Shabaka, New Morning, Paris, 2024

6 mai 2024.

Évènement rue des Petites Écuries : pour la première fois depuis sa décision de dissoudre ses différents groupes et de renoncer à jouer du saxophone, Shabaka Hutchings se présentait sur une scène française afin de jouer le répertoire de son dernier album, “Perceive Its Beauty, Acknowledge Its Grace”, paru trois semaines plus tôt. Le concert affiche complet depuis longtemps, et le New Morning est rempli d’un public attentif et concentré. 

Difficile de savoir à quoi s’attendre : avec ce nouveau disque, Hutchings s’éloignait radicalement des choix artistiques de ses projets précédents, et il n’était pas raisonnable d’imaginer qu’il se présente avec les musiciens qui l’accompagnent sur celui-ci – Jason Moran, Brandee Younger, Nduduzo Makhathini, André 3000, Esperanza Spalding, entre autres. 

C’est donc dans une configuration originale qu’il se produit ce soir : pas de cuivres, pas de rythmique, pas de guitare, mais deux harpistes, Miriam Adefris, collaboratrice notamment de Floating Points, et Alina Bzhezhinska, vue l’été dernier au Parc Floral avec le saxophoniste Tony Kofi, le pianiste Elliott Galvin et la spécialiste des synthétiseurs Hinako Omori. Aucun d’entre eux n’apparaît sur le disque (même si Bzhezhinska est présente sur un titre du EP qui l’a précédé, “Afrikan Culture”, dont Hutchings explique pendant le concert qu’il ne s’agit pas vraiment d’un EP mais d’un mini-album, sans que la nuance ne soit très claire !), mais c’est bien le répertoire de celui-ci qui occupe la majorité du concert, qui commence par As the planets and the stars collapse

Il faut attendre plusieurs titres enchaînés sans transition et une bonne demi-heure avant que Hutchings prenne la parole pour présenter les musiciens et remercier le public de la qualité de son ouverture d’esprit et de l’énergie qu’il lui envoie. De fait, j’ai rarement entendu au New Morning, qui plus est en configuration totalement debout, une telle qualité d’écoute. Même les téléphones portables levés se font rare afin de mieux entrer dans l’univers musical de l’artiste, qui utilise différentes flûtes selon les morceaux et passe même à la clarinette et à la clarinette basse pour Black meditation, un titre issu d’“Afrikan Culture” qu’il termine seul.

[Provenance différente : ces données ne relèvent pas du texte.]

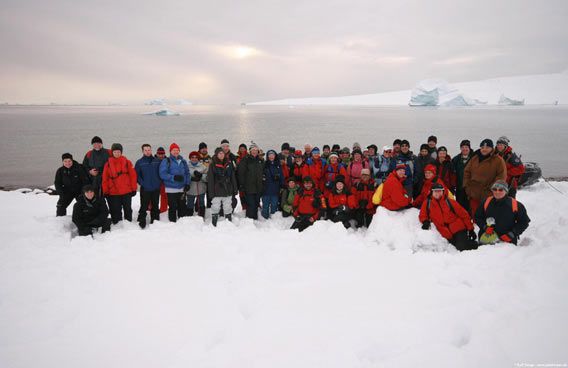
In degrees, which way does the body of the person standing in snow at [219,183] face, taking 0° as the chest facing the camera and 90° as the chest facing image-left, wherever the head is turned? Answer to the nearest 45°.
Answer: approximately 0°

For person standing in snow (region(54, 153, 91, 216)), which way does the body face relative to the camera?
toward the camera

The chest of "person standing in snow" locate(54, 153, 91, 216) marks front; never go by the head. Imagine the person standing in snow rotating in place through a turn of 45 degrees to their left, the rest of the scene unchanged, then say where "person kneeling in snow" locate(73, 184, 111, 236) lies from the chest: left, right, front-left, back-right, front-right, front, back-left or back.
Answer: front-right

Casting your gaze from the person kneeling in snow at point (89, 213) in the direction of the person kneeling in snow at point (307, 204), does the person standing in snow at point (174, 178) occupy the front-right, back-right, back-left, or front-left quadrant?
front-left

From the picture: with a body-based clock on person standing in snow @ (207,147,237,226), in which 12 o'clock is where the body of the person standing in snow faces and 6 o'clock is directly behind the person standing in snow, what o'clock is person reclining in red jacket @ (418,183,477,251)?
The person reclining in red jacket is roughly at 10 o'clock from the person standing in snow.

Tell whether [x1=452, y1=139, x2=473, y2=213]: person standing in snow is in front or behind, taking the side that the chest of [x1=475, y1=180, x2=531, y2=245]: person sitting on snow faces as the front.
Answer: behind

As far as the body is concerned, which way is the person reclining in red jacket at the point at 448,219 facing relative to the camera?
toward the camera

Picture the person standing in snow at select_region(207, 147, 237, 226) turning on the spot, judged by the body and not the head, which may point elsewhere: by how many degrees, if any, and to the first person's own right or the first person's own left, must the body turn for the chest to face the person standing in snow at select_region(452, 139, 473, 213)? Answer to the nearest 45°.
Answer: approximately 90° to the first person's own left

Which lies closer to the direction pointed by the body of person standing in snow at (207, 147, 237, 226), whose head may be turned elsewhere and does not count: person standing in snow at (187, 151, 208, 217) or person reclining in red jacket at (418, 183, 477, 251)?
the person reclining in red jacket

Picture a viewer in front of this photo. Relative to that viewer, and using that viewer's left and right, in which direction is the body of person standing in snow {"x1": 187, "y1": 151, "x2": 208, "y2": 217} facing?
facing the viewer

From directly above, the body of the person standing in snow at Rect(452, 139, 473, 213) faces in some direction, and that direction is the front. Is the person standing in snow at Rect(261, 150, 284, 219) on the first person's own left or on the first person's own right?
on the first person's own right
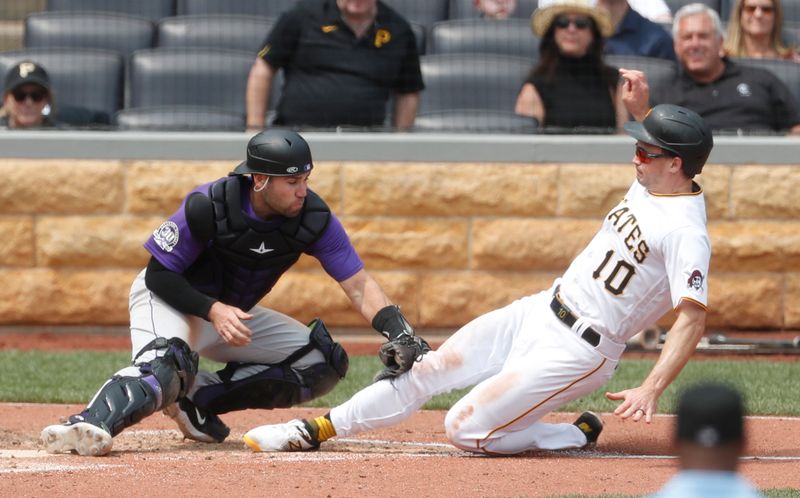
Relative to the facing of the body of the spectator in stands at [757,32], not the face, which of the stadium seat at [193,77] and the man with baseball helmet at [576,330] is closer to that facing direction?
the man with baseball helmet

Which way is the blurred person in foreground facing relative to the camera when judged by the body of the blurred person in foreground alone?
away from the camera

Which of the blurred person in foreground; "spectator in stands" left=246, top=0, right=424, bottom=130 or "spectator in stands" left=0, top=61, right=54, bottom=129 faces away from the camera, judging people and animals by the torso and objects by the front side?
the blurred person in foreground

Relativement concentré sur disque, chaque morceau (dont un qui ne semble pas apparaître encore sur disque, intitulé sur la setlist The forest in the dream) fait en effet ici l’objet de développements créatifs amples, auxquels sont associés ses accompagnateurs. Loin de la fureur qui caractérisait les productions précédentes de Hutchings (en dehors d’un passage free au cours duquel il s’empare de maracas !), c’est un registre apaisé qu’il propose désormais – il insistera d’ailleurs à plusieurs reprises sur la question de l’énergie dans sa pratique musicale –, comme l’illustrent les deux pièces, peut-être improvisées, qu’il joue seul en rappel. Au vu des réactions du public, il est probable que ses admirateurs soient prêts à le suivre dans ce nouveau chemin.